_Work order_
Reproduce every line of the data below verbatim, keeping the lines in their original order.
Material for this exercise Start Marker
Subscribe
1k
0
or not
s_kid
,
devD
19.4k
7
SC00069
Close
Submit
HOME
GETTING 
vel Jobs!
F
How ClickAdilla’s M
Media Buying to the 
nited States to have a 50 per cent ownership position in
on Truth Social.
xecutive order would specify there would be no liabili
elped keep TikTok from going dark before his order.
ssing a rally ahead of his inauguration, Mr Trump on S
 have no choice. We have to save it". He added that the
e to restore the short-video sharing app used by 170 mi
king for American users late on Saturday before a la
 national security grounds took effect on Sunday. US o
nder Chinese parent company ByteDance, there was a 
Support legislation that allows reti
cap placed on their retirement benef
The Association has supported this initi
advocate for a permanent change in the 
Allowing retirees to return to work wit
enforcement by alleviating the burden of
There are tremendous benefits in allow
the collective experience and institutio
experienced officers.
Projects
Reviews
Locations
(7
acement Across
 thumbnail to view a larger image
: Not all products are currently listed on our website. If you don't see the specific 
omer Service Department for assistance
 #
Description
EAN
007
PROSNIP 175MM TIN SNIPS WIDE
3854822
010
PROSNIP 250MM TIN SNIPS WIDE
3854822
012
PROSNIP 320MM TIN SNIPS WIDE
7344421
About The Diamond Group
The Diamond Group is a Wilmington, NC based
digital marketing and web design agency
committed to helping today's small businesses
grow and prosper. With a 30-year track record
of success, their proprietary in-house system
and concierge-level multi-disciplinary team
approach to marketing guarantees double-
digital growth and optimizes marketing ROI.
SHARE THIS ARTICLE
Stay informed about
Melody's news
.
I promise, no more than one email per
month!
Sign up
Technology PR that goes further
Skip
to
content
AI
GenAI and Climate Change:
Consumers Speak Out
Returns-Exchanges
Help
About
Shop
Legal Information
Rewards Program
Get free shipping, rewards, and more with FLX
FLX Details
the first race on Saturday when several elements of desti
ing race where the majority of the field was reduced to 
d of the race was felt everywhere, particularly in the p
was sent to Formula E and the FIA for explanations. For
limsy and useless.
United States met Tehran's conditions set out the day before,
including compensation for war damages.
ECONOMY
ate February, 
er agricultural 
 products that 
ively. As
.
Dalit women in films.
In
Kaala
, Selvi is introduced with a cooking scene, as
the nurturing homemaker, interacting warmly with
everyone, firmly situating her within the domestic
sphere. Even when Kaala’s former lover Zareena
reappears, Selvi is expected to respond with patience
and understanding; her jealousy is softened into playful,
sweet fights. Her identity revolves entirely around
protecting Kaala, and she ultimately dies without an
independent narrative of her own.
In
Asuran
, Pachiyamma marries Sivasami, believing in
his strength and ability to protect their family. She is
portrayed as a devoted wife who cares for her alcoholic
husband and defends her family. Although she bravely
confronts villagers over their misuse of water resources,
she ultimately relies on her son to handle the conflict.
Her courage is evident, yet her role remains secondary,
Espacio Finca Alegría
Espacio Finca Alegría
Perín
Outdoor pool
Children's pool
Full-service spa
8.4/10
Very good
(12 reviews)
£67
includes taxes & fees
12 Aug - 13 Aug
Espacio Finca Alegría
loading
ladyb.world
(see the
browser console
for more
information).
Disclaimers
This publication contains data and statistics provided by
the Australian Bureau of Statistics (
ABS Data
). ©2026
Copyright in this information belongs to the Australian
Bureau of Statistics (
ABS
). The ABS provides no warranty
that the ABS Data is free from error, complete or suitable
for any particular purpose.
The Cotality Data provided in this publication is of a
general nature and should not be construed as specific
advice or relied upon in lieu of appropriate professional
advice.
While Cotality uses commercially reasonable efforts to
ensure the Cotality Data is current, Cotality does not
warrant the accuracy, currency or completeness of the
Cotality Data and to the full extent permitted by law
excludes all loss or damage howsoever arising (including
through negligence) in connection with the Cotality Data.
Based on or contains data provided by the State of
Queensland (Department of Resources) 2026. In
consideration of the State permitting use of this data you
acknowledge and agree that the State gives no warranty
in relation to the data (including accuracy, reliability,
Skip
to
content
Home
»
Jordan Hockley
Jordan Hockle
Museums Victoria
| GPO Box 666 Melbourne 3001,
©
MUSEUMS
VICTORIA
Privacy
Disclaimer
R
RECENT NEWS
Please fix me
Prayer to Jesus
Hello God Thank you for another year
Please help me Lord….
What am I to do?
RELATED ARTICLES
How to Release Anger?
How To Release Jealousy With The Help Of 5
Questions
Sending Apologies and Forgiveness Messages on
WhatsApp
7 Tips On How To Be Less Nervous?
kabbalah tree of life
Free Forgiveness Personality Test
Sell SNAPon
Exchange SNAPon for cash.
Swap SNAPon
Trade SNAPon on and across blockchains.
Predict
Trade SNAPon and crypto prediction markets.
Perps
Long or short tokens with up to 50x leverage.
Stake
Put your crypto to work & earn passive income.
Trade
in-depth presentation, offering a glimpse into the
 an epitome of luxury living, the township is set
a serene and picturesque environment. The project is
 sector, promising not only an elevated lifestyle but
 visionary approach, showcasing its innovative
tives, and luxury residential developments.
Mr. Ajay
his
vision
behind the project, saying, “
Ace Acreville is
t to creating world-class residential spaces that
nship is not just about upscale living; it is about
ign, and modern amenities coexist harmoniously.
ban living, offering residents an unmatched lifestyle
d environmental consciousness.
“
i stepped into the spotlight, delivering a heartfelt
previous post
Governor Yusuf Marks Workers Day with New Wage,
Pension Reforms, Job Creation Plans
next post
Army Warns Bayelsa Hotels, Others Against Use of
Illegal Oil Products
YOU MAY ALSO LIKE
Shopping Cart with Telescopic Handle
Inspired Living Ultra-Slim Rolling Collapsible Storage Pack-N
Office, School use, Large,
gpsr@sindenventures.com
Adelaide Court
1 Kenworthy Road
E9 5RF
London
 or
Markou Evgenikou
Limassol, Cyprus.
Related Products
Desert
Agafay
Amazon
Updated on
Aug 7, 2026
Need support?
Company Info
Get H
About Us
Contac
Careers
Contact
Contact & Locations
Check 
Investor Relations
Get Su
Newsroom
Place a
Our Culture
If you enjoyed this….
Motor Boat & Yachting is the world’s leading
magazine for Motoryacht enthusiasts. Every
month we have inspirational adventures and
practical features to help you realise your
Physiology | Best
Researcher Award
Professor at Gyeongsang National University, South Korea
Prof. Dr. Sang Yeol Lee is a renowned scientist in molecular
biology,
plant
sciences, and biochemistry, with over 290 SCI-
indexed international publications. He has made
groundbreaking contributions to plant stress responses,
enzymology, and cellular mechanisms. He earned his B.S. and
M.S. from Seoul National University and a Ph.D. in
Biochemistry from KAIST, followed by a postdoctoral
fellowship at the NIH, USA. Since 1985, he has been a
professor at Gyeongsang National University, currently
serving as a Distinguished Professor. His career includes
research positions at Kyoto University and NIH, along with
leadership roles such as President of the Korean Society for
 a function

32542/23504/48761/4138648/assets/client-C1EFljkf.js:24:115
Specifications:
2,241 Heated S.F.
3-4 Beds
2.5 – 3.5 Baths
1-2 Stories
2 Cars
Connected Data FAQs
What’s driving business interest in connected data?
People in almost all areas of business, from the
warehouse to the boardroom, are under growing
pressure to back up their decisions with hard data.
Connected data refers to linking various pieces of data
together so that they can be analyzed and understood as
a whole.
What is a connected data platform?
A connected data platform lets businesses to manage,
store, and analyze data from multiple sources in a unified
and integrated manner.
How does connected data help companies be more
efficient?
Material for this exercise End Marker
_Problem solution_
Subscribe
1k
0
or not
s_kid
,
devD
19.4k
7
SC00069
Close
Submit
HOME
GETTING 
vel Jobs!
F
How ClickAdilla’s M
Media Buying to the 
nited States to have a 50 per cent ownership position in
on Truth Social.
xecutive order would specify there would be no liabili
elped keep TikTok from going dark before his order.
ssing a rally ahead of his inauguration, Mr Trump on S
 have no choice. We have to save it". He added that the
e to restore the short-video sharing app used by 170 mi
king for American users late on Saturday before a la
 national security grounds took effect on Sunday. US o
nder Chinese parent company ByteDance, there was a 
Support legislation that allows reti
cap placed on their retirement benef
The Association has supported this initi
advocate for a permanent change in the 
Allowing retirees to return to work wit
enforcement by alleviating the burden of
There are tremendous benefits in allow
the collective experience and institutio
experienced officers.
Projects
Reviews
Locations
(7
acement Across
 thumbnail to view a larger image
: Not all products are currently listed on our website. If you don't see the specific 
omer Service Department for assistance
 #
Description
EAN
007
PROSNIP 175MM TIN SNIPS WIDE
3854822
010
PROSNIP 250MM TIN SNIPS WIDE
3854822
012
PROSNIP 320MM TIN SNIPS WIDE
7344421
About The Diamond Group
The Diamond Group is a Wilmington, NC based
digital marketing and web design agency
committed to helping today's small businesses
grow and prosper. With a 30-year track record
of success, their proprietary in-house system
and concierge-level multi-disciplinary team
approach to marketing guarantees double-
digital growth and optimizes marketing ROI.
SHARE THIS ARTICLE
Stay informed about
Melody's news
.
I promise, no more than one email per
month!
Sign up
Technology PR that goes further
Skip
to
content
AI
GenAI and Climate Change:
Consumers Speak Out
Returns-Exchanges
Help
About
Shop
Legal Information
Rewards Program
Get free shipping, rewards, and more with FLX
FLX Details
the first race on Saturday when several elements of desti
ing race where the majority of the field was reduced to 
d of the race was felt everywhere, particularly in the p
was sent to Formula E and the FIA for explanations. For
limsy and useless.
United States met Tehran's conditions set out the day before,
including compensation for war damages.
ECONOMY
ate February, 
er agricultural 
 products that 
ively. As
.
Dalit women in films.
In
Kaala
, Selvi is introduced with a cooking scene, as
the nurturing homemaker, interacting warmly with
everyone, firmly situating her within the domestic
sphere. Even when Kaala’s former lover Zareena
reappears, Selvi is expected to respond with patience
and understanding; her jealousy is softened into playful,
sweet fights. Her identity revolves entirely around
protecting Kaala, and she ultimately dies without an
independent narrative of her own.
In
Asuran
, Pachiyamma marries Sivasami, believing in
his strength and ability to protect their family. She is
portrayed as a devoted wife who cares for her alcoholic
husband and defends her family. Although she bravely
confronts villagers over their misuse of water resources,
she ultimately relies on her son to handle the conflict.
Her courage is evident, yet her role remains secondary,
Espacio Finca Alegría
Espacio Finca Alegría
Perín
Outdoor pool
Children's pool
Full-service spa
8.4/10
Very good
(12 reviews)
£67
includes taxes & fees
12 Aug - 13 Aug
Espacio Finca Alegría
loading
ladyb.world
(see the
browser console
for more
information).
Disclaimers
This publication contains data and statistics provided by
the Australian Bureau of Statistics (
ABS Data
). ©2026
Copyright in this information belongs to the Australian
Bureau of Statistics (
ABS
). The ABS provides no warranty
that the ABS Data is free from error, complete or suitable
for any particular purpose.
The Cotality Data provided in this publication is of a
general nature and should not be construed as specific
advice or relied upon in lieu of appropriate professional
advice.
While Cotality uses commercially reasonable efforts to
ensure the Cotality Data is current, Cotality does not
warrant the accuracy, currency or completeness of the
Cotality Data and to the full extent permitted by law
excludes all loss or damage howsoever arising (including
through negligence) in connection with the Cotality Data.
Based on or contains data provided by the State of
Queensland (Department of Resources) 2026. In
consideration of the State permitting use of this data you
acknowledge and agree that the State gives no warranty
in relation to the data (including accuracy, reliability,
Skip
to
content
Home
»
Jordan Hockley
Jordan Hockle
Museums Victoria
| GPO Box 666 Melbourne 3001,
©
MUSEUMS
VICTORIA
Privacy
Disclaimer
R
RECENT NEWS
Please fix me
Prayer to Jesus
Hello God Thank you for another year
Please help me Lord….
What am I to do?
RELATED ARTICLES
How to Release Anger?
How To Release Jealousy With The Help Of 5
Questions
Sending Apologies and Forgiveness Messages on
WhatsApp
7 Tips On How To Be Less Nervous?
kabbalah tree of life
Free Forgiveness Personality Test
Sell SNAPon
Exchange SNAPon for cash.
Swap SNAPon
Trade SNAPon on and across blockchains.
Predict
Trade SNAPon and crypto prediction markets.
Perps
Long or short tokens with up to 50x leverage.
Stake
Put your crypto to work & earn passive income.
Trade
in-depth presentation, offering a glimpse into the
 an epitome of luxury living, the township is set
a serene and picturesque environment. The project is
 sector, promising not only an elevated lifestyle but
 visionary approach, showcasing its innovative
tives, and luxury residential developments.
Mr. Ajay
his
vision
behind the project, saying, “
Ace Acreville is
t to creating world-class residential spaces that
nship is not just about upscale living; it is about
ign, and modern amenities coexist harmoniously.
ban living, offering residents an unmatched lifestyle
d environmental consciousness.
“
i stepped into the spotlight, delivering a heartfelt
previous post
Governor Yusuf Marks Workers Day with New Wage,
Pension Reforms, Job Creation Plans
next post
Army Warns Bayelsa Hotels, Others Against Use of
Illegal Oil Products
YOU MAY ALSO LIKE
Shopping Cart with Telescopic Handle
Inspired Living Ultra-Slim Rolling Collapsible Storage Pack-N
Office, School use, Large,
gpsr@sindenventures.com
Adelaide Court
1 Kenworthy Road
E9 5RF
London
 or
Markou Evgenikou
Limassol, Cyprus.
Related Products
Desert
Agafay
Amazon
Updated on
Aug 7, 2026
Need support?
Company Info
Get H
About Us
Contac
Careers
Contact
Contact & Locations
Check 
Investor Relations
Get Su
Newsroom
Place a
Our Culture
If you enjoyed this….
Motor Boat & Yachting is the world’s leading
magazine for Motoryacht enthusiasts. Every
month we have inspirational adventures and
practical features to help you realise your
Physiology | Best
Researcher Award
Professor at Gyeongsang National University, South Korea
Prof. Dr. Sang Yeol Lee is a renowned scientist in molecular
biology,
plant
sciences, and biochemistry, with over 290 SCI-
indexed international publications. He has made
groundbreaking contributions to plant stress responses,
enzymology, and cellular mechanisms. He earned his B.S. and
M.S. from Seoul National University and a Ph.D. in
Biochemistry from KAIST, followed by a postdoctoral
fellowship at the NIH, USA. Since 1985, he has been a
professor at Gyeongsang National University, currently
serving as a Distinguished Professor. His career includes
research positions at Kyoto University and NIH, along with
leadership roles such as President of the Korean Society for
 a function

32542/23504/48761/4138648/assets/client-C1EFljkf.js:24:115
Specifications:
2,241 Heated S.F.
3-4 Beds
2.5 – 3.5 Baths
1-2 Stories
2 Cars
Connected Data FAQs
What’s driving business interest in connected data?
People in almost all areas of business, from the
warehouse to the boardroom, are under growing
pressure to back up their decisions with hard data.
Connected data refers to linking various pieces of data
together so that they can be analyzed and understood as
a whole.
What is a connected data platform?
A connected data platform lets businesses to manage,
store, and analyze data from multiple sources in a unified
and integrated manner.
How does connected data help companies be more
efficient?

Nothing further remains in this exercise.